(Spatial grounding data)
*** Block opens ***

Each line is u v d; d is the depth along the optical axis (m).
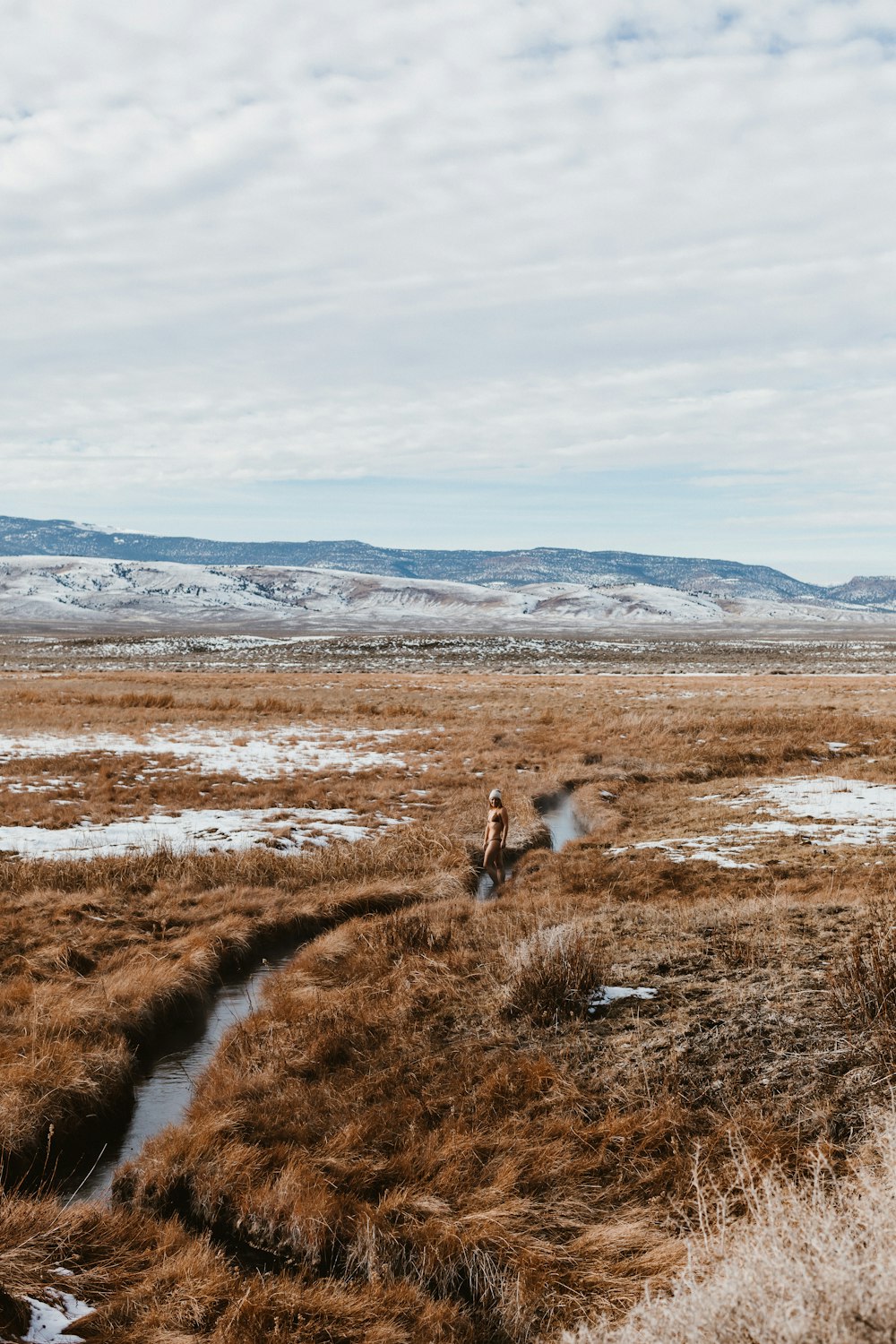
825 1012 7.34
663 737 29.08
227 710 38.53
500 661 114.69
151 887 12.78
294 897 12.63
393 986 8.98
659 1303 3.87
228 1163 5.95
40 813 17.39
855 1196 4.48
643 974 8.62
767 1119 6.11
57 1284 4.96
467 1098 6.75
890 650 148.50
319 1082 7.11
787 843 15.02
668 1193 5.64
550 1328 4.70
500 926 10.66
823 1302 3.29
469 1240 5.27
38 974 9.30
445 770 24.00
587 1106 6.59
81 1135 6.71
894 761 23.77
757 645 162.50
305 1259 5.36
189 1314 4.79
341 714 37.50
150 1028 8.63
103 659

*** Block closes ***

→ Task details: Word for word, reproduce all of the data, but keep out the pictures.

→ Reply to the task:
Each line is u v d; d is the depth along the optical axis (m).
825 1012 7.34
663 737 29.08
227 710 38.53
500 661 114.69
151 887 12.78
294 897 12.63
393 986 8.98
659 1303 3.87
228 1163 5.95
40 813 17.39
855 1196 4.48
643 974 8.62
767 1119 6.11
57 1284 4.96
467 1098 6.75
890 650 148.50
319 1082 7.11
787 843 15.02
668 1193 5.64
550 1328 4.70
500 926 10.66
823 1302 3.29
469 1240 5.27
38 974 9.30
445 770 24.00
587 1106 6.59
81 1135 6.71
894 761 23.77
757 645 162.50
305 1259 5.36
189 1314 4.79
341 714 37.50
150 1028 8.63
103 659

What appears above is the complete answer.